In your copy, leave out the pictures and output only the lines from the one holding "6,550,000,000 تومان" through the end of the data below, exactly.

• [Supplied material]
- - - - - - -
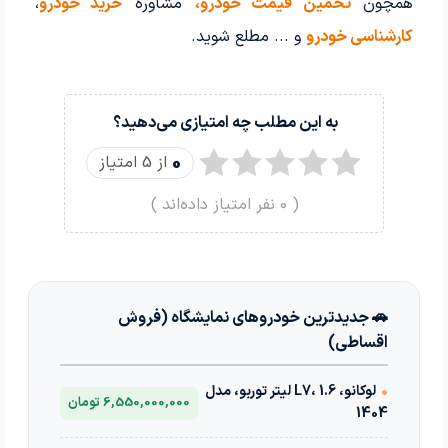
همچون
تخمین قیمت خودرو،
مشاوره
خرید خودرو
،
کارشناسی خودرو
و ... مطلع شوید.
به این مطلب چه امتیازی می‌دهید؟
0
از 5 امتیاز
(
0
نفر امتیاز داده‌اند )
🚗 جدیدترین خودروهای نمایشگاه (فروش
اقساطی)
•
لوکانو، L7، 1.6 لیتر توربو، مدل
6,550,000,000 تومان
1404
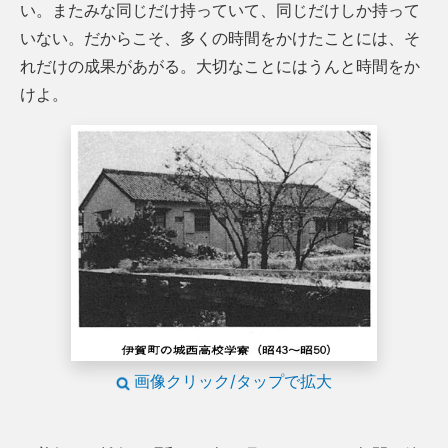
い。またみな同じだけ持っていて、同じだけしか持って
いない。だからこそ、多くの時間をかけたことには、そ
れだけの成果があがる。大切なことにはうんと時間をか
けよ。
画像クリック/タップで拡大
- - - - - - -
• [Expected output]
6,550,000,000 تومان
1404
い。またみな同じだけ持っていて、同じだけしか持って
いない。だからこそ、多くの時間をかけたことには、そ
れだけの成果があがる。大切なことにはうんと時間をか
けよ。
画像クリック/タップで拡大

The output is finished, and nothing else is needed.